§ **Travail demandé**
Rédigez la suite du texte sur les fonctions qui décrivent la structure des data.frames, en commençant après sa dernière ligne.

§ **Extrait**
◆ ◆ ◆ ◆ ◆ ◆ ◆
Diverses fonctions permettent de connaître la structure des data.frames :
is.data.frame()
: prédicat pour vérifier la nature d'une variable
> is.data.frame(lenses) [1] TRUE
names()
ou colnames()
: pour récupérer un vecteur contenant les noms des colonnes :
> names(lenses); [1] "Age" "Defaut" "Astygmate" "Larmes" "Classe" > colnames(lenses) [1] "Age" "Defaut" "Astygmate" "Larmes" "Classe"
row.names()
: pour récupérer un vecteur contenant les étiquettes des lignes :
> row.names(lenses) [1] "1" "2" "3" "4" "5" "6" "7" "8" "9" "10" "11" "12" "13" "14" "15" [16] "16" "17" "18" "19" "20" "21" "22" "23" "24"
length()
ou ncol()
: pour connaître le nombre de colonnes
> length(lenses) #taille de la liste
[1] 5
> ncol(lenses)
[1] 5
nrow()
pour le nombre de lignes
nrow(lenses) [1] 24>
dimnames()
◆ ◆ ◆ ◆ ◆ ◆ ◆
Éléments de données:
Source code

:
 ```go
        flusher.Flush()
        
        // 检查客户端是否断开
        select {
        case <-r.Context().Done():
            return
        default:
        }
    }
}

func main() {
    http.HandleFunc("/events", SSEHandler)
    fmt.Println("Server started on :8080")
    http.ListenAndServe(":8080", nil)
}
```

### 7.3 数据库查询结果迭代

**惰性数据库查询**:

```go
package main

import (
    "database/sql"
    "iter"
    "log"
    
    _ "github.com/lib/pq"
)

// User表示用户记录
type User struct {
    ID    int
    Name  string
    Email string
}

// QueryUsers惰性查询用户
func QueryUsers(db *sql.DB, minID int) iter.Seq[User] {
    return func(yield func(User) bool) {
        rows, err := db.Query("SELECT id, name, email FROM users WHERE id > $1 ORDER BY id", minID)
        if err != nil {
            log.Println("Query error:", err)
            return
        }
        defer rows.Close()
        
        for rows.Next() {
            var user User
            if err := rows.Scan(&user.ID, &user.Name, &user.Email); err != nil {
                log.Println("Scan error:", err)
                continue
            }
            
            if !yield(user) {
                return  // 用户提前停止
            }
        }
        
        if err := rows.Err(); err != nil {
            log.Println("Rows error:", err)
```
◆ ◆ ◆ ◆ ◆ ◆ ◆
§ **Réponse proposée**
pour obtenir une liste de noms de colonnes et d'étiquettes
> dimnames(iris) [[1]] [1] "1" "2" "3" "4" "5" "6" "7" "8" "9" "10" "11" "12" [13] "13" "14" "15" "16" "17" "18" "19" "20" "21" "22" "23" "24" [25] "25" "26" "27" "28" "29" "30" "31" "32" "33" "34" "35" "36" [37] "37" "38" "39" "40" "41" "42" "43" "44" "45" "46" "47" "48" [49] "49" "50" "51" "52" "53" "54" "55" "56" "57" "58" "59" "60" [61] "61" "62" "63" "64" "65" "66" "67" "68" "69" "70" "71" "72" [73] "73" "74" "75" "76" "77" "78" "79" "80" "81" "82" "83" "84" [85] "85" "86" "87" "88" "89" "90" "91" "92" "93" "94" "95" "96" [97] "97" "98" "99" "100" "101" "102" "103" "104" "105" "106" "107" "108" [109] "109" "110" "111" "112" "113" "114" "115" "116" "117" "118" "119" "120" [121] "121" "122" "123" "124" "125" "126" "127" "128" "129" "130" "131" "132" [133] "133" "134" "135" "136" "137" "138" "139" "140" "141" "142" "143" "144" [145] "145" "146" "147" "148" "149" "150" [[2]] [1] "Sepal.Length" "Sepal.Width" "Petal.Length" "Petal.Width" "Species"
summary()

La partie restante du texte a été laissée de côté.